If anything has made me feel like an infant again, it was pooping in a hat. In contrast, every five minutes I have spent alone in the waiting room of the rheumatology office has aged me ten years. 

Having arthritis has been like that—a constant back–and–forth of my own perception of my maturity. I feel in control, adult, competent, and then I am floored by my smallness, my lack of knowledge and by the vastness of what maybe lies ahead. Driving myself to New Jersey for a doctor’s appointment felt adult, until the doctor looked at me drowning in the pink paper gown and held his arm out for a fist bump. Researching medication options on my own was mature, but I couldn’t help but feel like a college–aged idiot as I tried to explain to my doctor that I couldn’t go on methotrexate, the most common medication but also one that is not alcohol–friendly, because I prioritized my Thursday night Long Island iced teas. When it comes to adulting, I don’t want to pick a side. 

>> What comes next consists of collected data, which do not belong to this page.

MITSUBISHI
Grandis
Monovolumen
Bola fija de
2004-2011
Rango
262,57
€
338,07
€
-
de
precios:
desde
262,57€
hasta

But maybe, hopefully, definitely, that’s okay because when it comes down to it, it’s not the arthritis making me feel young, then old, then young again. It’s being in college, and the fact that we’re all just toeing the line of adulthood—barely–20–somethings bumbling around and pretending to have an inkling about how we want to live our lives. 

Unless, of course, you actually do feel like an adult, in which case I hope that works out for you, and that your plan doesn’t involve pooping in any hats.